Although establishing spending levels in Washington will always be contentious, there is strong agreement on adopting a two-year, or biennial, budget process. President Clinton, Senate Majority Leader Trent Lott, and other congressional leaders have endorsed this streamlined system. Recently, 245 members of the House joined in expressing their support for biennial budgeting.
Under a biennial budget the President would submit a two-year budget proposal and Congress would approve a two-year budget resolution during the first session of Congress. Congress then would consider and pass 13 two-year appropriation bills for the President's signature. The second session of Congress would be devoted to overseeing government programs, considering authorization bills, and working on other legislative priorities. Imagine, members of the House and Senate carefully considering legislative proposals and addressing major issues and emergencies at a deliberate and reasoned pace. The annual budget process has become a tool of political theatrics yielding poor policies. Using my proposal, spending decisions would be made in the year prior to an election year, putting policy ahead of politics. It is no secret that pork projects abound in election years.
Annual budgeting also encourages using accounting gimmickry and wishful thinking. Lawmakers frequently adopt budgets with ambitious out-year spending restrictions; restrictions that rarely materialize. It is easy to promise to make tough decisions next year, beyond the reach of the current budget. Biennial budgeting doubles the period for specific spending levels and holds decision makers more accountable.
A two-year process would increase efficiency throughout the federal government. Federal program managers produce volumes of information each year supporting their budgets and justifying increases. Two-year budgeting also would reduce the time devoted to paperwork and would provide these managers a two-year funding commitment. Whether their budgets are increased or reduced, they would have the needed information to maximize planning and efficiency.
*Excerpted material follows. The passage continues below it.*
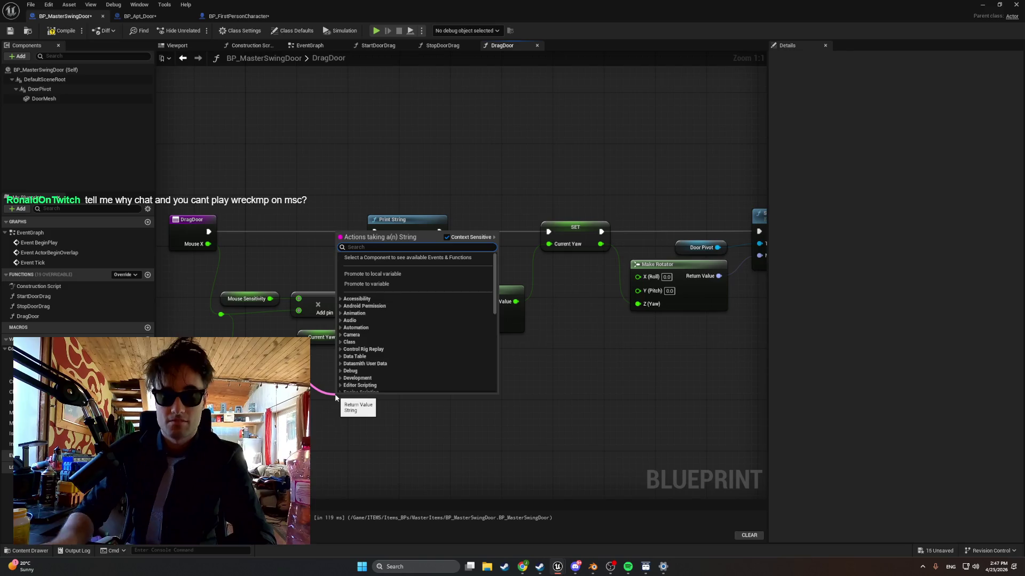
{"action": "type", "text": "print"}
{"action": "key", "text": "Return"}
Twenty-one states today have biennial budgets and two use a mixed-cycle process. These successes could be reproduced on the federal level. Since 1950, Congress has only twice met the fiscal year deadline for completion of all 13 individual appropriation bills. A two-year budget cycle will introduce greater stability to the funding process, decrease political manipulation of federal spending, and enhance the efficiency of Congress and federal agencies. It would also increase the public's confidence in the ability of the federal government to manage its responsibilities. That is the mark of good government.